▶ _Supplied passage_
At a function boundary it must be 8-byte aligned (same reference).  I 
don't think GCC really optimizes leaf functions to permit sub 8-byte 
alignment, but since you omitted the body of your function I might be 
wrong in this case.

> 
>> Also, what's wrong with
>>
>> 	pac	r12, lr, sp
>> 	push	{r3, r7, ip, lr}
>> ?
> 
> AFAIK the AAPCS32 defines the Frame Record to be 2 consecutive 32-bit
> values of LR and FP on the stack so that's the reason.

GCC does not currently support AAPCS frame chains as that's a relatively 
new feature in the AAPCS; so it's not something you need to be concerned 
about right now.  The AAPCS frame chain uses R11 as the frame-chain 
register anyway.  However, you are right that this does affect 
-mtpcs-frame and will become relevant when we do add support for AAPCS 
frame chains.

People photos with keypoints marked

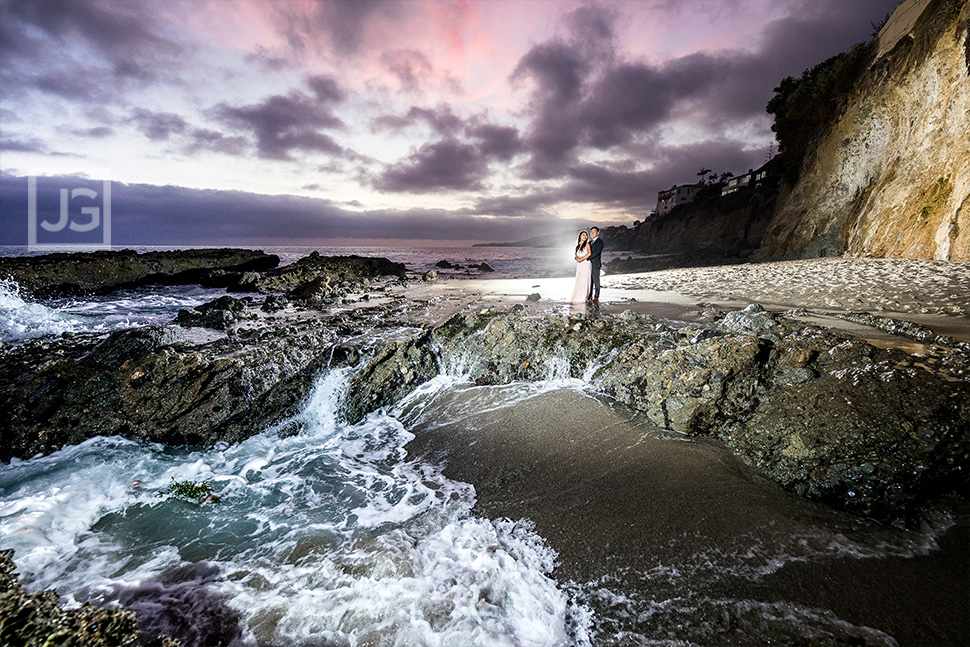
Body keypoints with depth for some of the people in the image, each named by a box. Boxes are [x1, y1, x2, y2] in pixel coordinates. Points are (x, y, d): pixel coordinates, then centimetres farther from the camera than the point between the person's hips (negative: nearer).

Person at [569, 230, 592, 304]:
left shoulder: (587, 244, 2)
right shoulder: (577, 245, 18)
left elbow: (589, 253, -10)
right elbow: (575, 254, 9)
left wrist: (582, 259, -13)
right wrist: (577, 258, -12)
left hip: (586, 264, -5)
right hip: (579, 265, 5)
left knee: (584, 280, -7)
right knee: (578, 280, 4)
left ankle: (581, 297, -6)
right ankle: (576, 297, 6)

▶ _Task to carry out_
Rewrite everything in the reply on stack alignment from "At a function" down to "that's the reason.", putting "small functions" in place of "leaf functions". The material bears no relation to the reply on stack alignment.

▶ _Answer section_
At a function boundary it must be 8-byte aligned (same reference).  I 
don't think GCC really optimizes small functions to permit sub 8-byte 
alignment, but since you omitted the body of your function I might be 
wrong in this case.

> 
>> Also, what's wrong with
>>
>> 	pac	r12, lr, sp
>> 	push	{r3, r7, ip, lr}
>> ?
> 
> AFAIK the AAPCS32 defines the Frame Record to be 2 consecutive 32-bit
> values of LR and FP on the stack so that's the reason.